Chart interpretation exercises
——

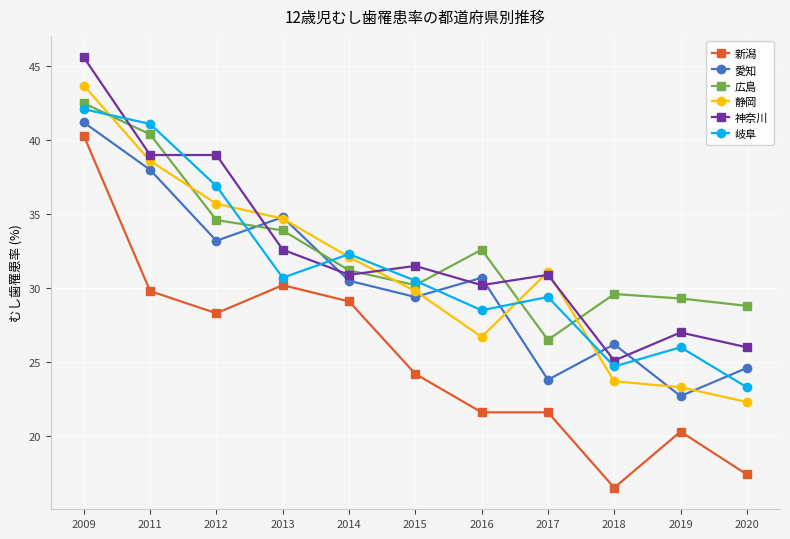

Reading left to right, list all the values displayed in this chart.

新潟: 40.3	29.8	28.3	30.2	29.1	24.2	21.6	21.6	16.5	20.3	17.4
愛知: 41.2	38.0	33.2	34.8	30.5	29.4	30.7	23.8	26.2	22.7	24.6
広島: 42.5	40.4	34.6	33.9	31.2	30.2	32.6	26.5	29.6	29.3	28.8
静岡: 43.7	38.6	35.7	34.7	32.1	29.8	26.7	31.1	23.7	23.3	22.3
神奈川: 45.6	39.0	39.0	32.6	30.9	31.5	30.2	30.9	25.1	27.0	26.0
岐阜: 42.1	41.1	36.9	30.7	32.3	30.5	28.5	29.4	24.7	26.0	23.3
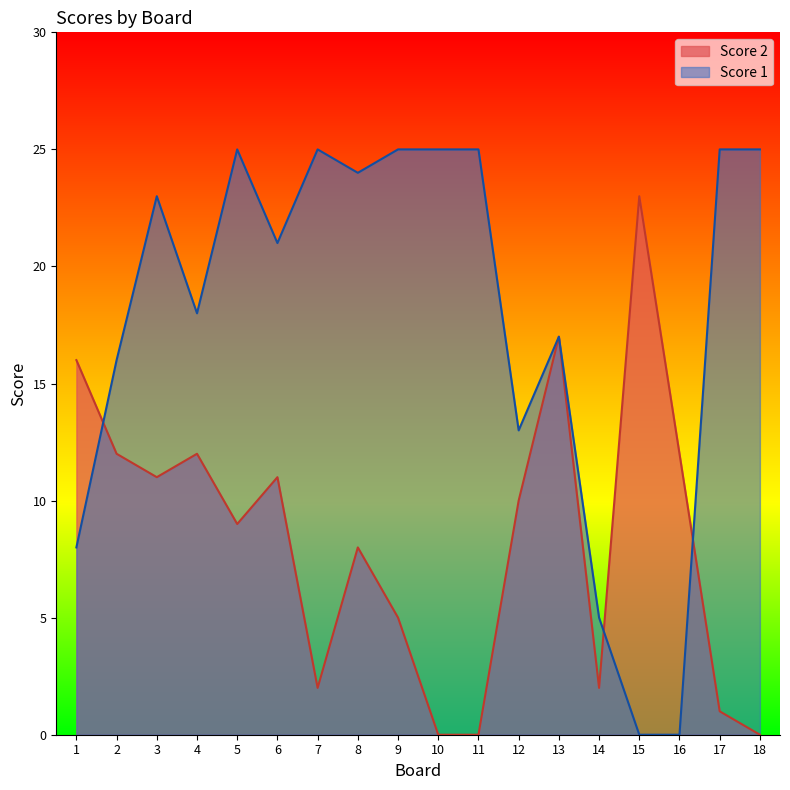

How many values in the Score 2 series are below 10?

9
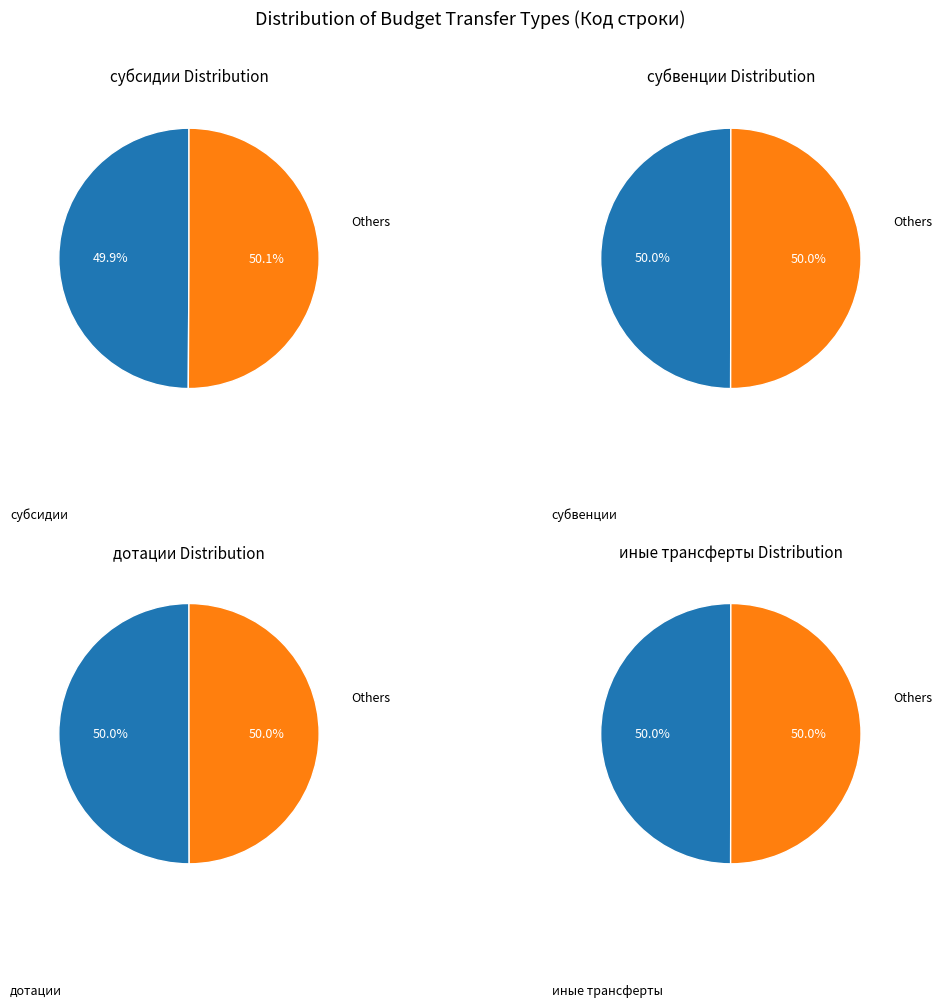

Is субсидии the majority of the pie?

No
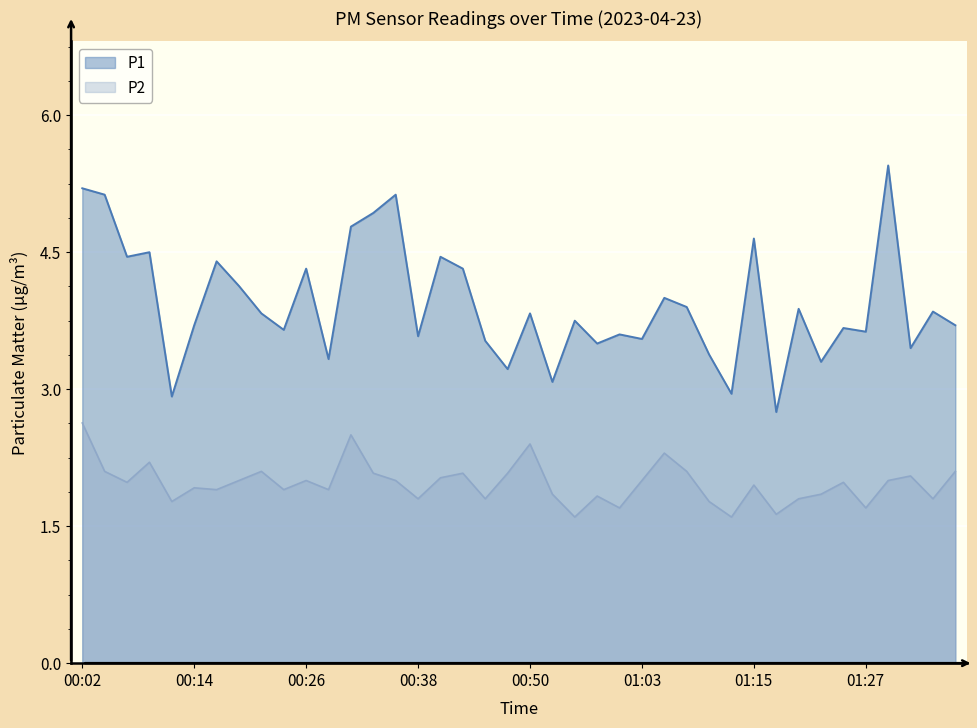

Which series has the largest range (max minus min)?

P1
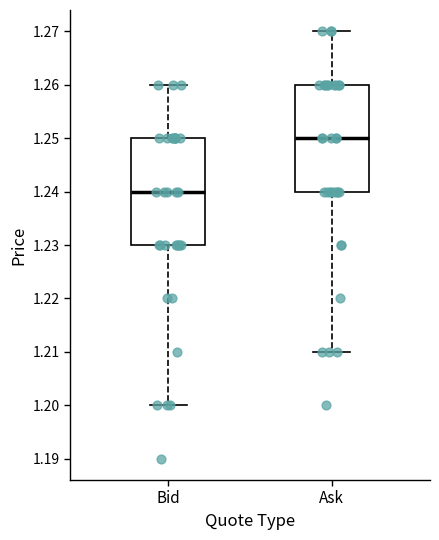

Which box has the highest median line?

Ask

——

REQUEST:
Please locate each line in the records that contains the string "values" and copy those lines out. Case counts.

FINAL ANSWER:
Reading left to right, list all the values displayed in this chart.
How many values in the Score 2 series are below 10?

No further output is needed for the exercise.